Women’s rights in Armenia

« I am lucky, my family has always encouraged me to realise my projects, my sister for example works in business, an environment reserved for men in our society. In the capital, there are therefore many career paths like ours, but in the majority of cases, in Armenia, women are still excluded from social projects and recognised positions, especially in politics, where there are very few women in our parliament », remarks Narine. An opinion shared by Ghazar who, in the middle of a Master’s degree in Law, is interested in the issues of domestic violence and women’s rights in the labour market. « Many Armenians think that a woman’s place is in the kitchen and that they are in no position to decide anything ». Gender issues are therefore rarely discussed in Armenian society and they represent a real challenge for these two committed young people. « We have a big problem with LGBT issues and the youth groups we receive are not always ready to talk about it. So, we have created tools for a smooth approach. Sometimes families think it’s wrong and forbid their young people to participate in our workshops », adds Narine. Despite this context, they were able to set up 35 groups of young people aged 18 to 35 who came to talk about men’s and women’s rights throughout the country and thus participate in changing certain moral values that are still very much rooted in Armenian society.

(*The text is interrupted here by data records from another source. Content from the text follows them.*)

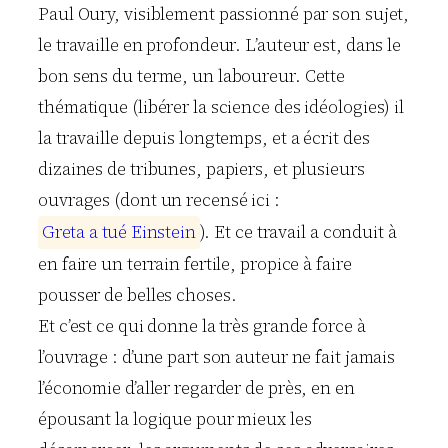
Paul Oury, visiblement passionné par son sujet,
le travaille en profondeur. L’auteur est, dans le
bon sens du terme, un laboureur. Cette
thématique (libérer la science des idéologies) il
la travaille depuis longtemps, et a écrit des
dizaines de tribunes, papiers, et plusieurs
ouvrages (dont un recensé ici :
G
r
e
t
a
a
t
u
é
E
i
n
s
t
e
i
n
). Et ce travail a conduit à
en faire un terrain fertile, propice à faire
pousser de belles choses.
Et c’est ce qui donne la très grande force à
l’ouvrage : d’une part son auteur ne fait jamais
l’économie d’aller regarder de près, en en
épousant la logique pour mieux les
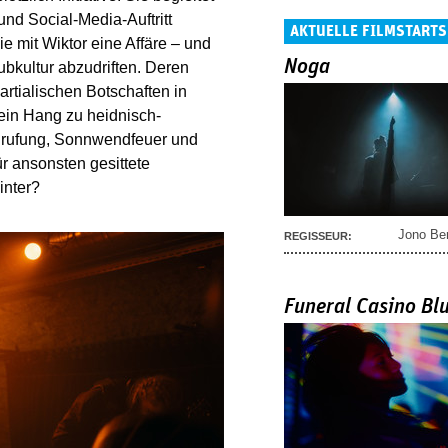
und Social-Media-Auftritt
AKTUELLE FILMSTARTS
e mit Wiktor eine Affäre – und
Noga
ubkultur abzudriften. Deren
rtialischen Botschaften in
 ein Hang zu heidnisch-
nrufung, Sonnwendfeuer und
r ansonsten gesittete
inter?
Jono Be
REGISSEUR:
Funeral Casino Bl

The AJCM, an opportunity to discover Mediterranean cultures

« Until now, I hadn’t had the chance to go to the Mediterranean area and work on international environmental issues. It’s great to be able to do this today, and for the past two years within the framework of the AJCM », enthuses Narine. « Yes it’s true », adds Ghazar, « it’s important to have access to projects that are taking place in the Mediterranean and related to the youth, because we share common problems, notably on gender stereotypes or environmental concerns. We have to find solutions together ». According to Narine, « all this is not new indeed, but the need to act is urgent in the face of sea and air pollution, the amount of waste and the lack of recycling that exists in Armenia. Plastics are still invading our daily lives », she adds. The problem of water pollution and mass deforestation are two issues that they will address during a video-conference with Egyptian participants on June 6th as part of the AJCM days that will take place virtually this year; a disappointment for Narine who particularly likes Marseille where she has been twice for the project. « I really like this French city where there is the largest community of Armenians. I would like to go back there. I would also like to visit Morocco, where one of my roommates comes from, and Lebanon, Syria, where our ancestors come from ».

Singer in a music band, youtubeur, blogger and sportsman, Ghazar, is also looking forward to discovering other countries: « After the coronavirus I would like to go to Morocco, to Lebanon. It’s very interesting to be able to interact with French, Lebanese, Algerians, Egyptians ». Narine appreciates the platform set up on the AJCM website: « It allows us to get to know other countries and to make our country known to the other participants. It is important to be part of this dialogue! » And concerning this global context due to the coronavirus, she continues: « This pandemic should raise awareness, it’s a message that we have to take seriously because it says that we are doing something wrong and that we have to change our attitude and pay attention to what surrounds us ». Making the environment a priority for all the governments of the world is the message of these two young Armenians, who will not fail to bring it up during the Mediterranean youth workshops.